Tenho um amigo que vê a morte como algo a ser vivido todos os dias por cada um de nós. Estamos morrendo, sempre, e isso é vital porque só com sucessivas reencarnações de nós mesmos, nessa vida e não em outra, poderemos suportar o peso que os pessimistas chamam de falta de sentido.

 

Não sei se tenho estrutura pra viver como apregoa esse meu amigo.

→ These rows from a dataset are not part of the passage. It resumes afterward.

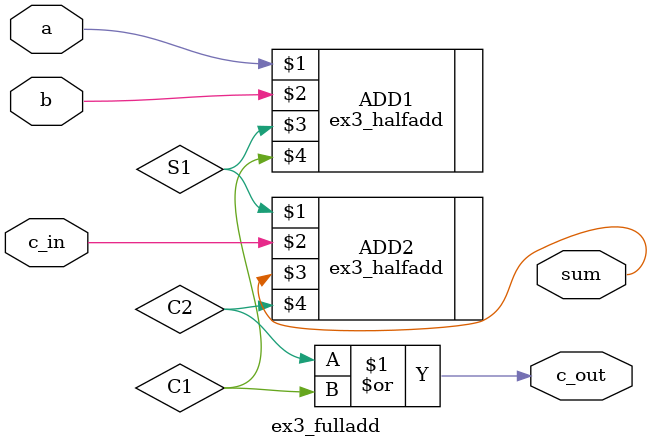
<source format=v>
`timescale 1ns / 1ps

module ex3_fulladd(a,b,c_in,c_out,sum );
input a,b,c_in;
output c_out,sum;
wire S1,C1,C2;
ex3_halfadd ADD1(a,b,S1,C1);
ex3_halfadd ADD2(S1,c_in,sum,C2);
or (c_out,C2,C1);
endmodule

</source>
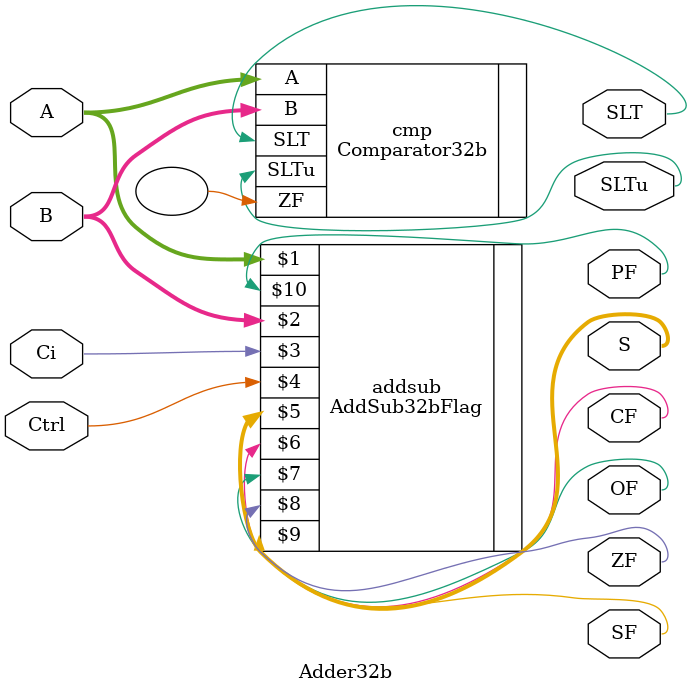
<source format=v>
`ifndef __Adder32b
`define __Adder32b

`include "./Components/adder/AddSub32bFlag.v"
`include "./Components/comparator/Comparator32b.v"

module Adder32b(
    input[31:0] A,
    input[31:0] B,
    input Ci,
    input Ctrl,
    output[31:0] S,
    output CF,OF,ZF,SF,PF,  // 符号SF、进位CF、溢出OF、零标志ZF、奇偶PF
    output SLTu, SLT
);
    AddSub32bFlag addsub(A, B, Ci, Ctrl, S, CF,OF,ZF,SF,PF);
    Comparator32b cmp(.A(A), .B(B), .ZF(), .SLTu(SLTu), .SLT(SLT));

endmodule
`endif

</source>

Em geral não sabemos lidar com a insegurança, eu por exemplo estou mais para a criatura do conto de Kafka: maquinando sempre a melhor maneira de guarnecer o próprio esconderijo.

 

É paradoxal, mas é assim: de dentro do covil, cogitamos correr pela campina, sem garantias, sem futuro. Temos potencial para esses dois, digamos, estilos de vida.

 

Talvez a verborragia seja o efeito do tendão esgarçado em meu tornozelo, do pé engessado, das férias no estaleiro, da grana curta. E lendo Tchekhov: somos risíveis. Tendo acabado de ler Fante: na verdade, patéticos.

 

Mas há beleza no ser humano. Podemos conceber algo maior que a felicidade: a compreensão. Falo de um diabo de compreensão direta, e não do acúmulo de conhecimentos. Que podem ser alavancas ou empecilhos, veja bem.

 

Ok, padre, eis o mistério da fé. Ok, todos os sacerdotes e publicitários: quero me virar sozinho.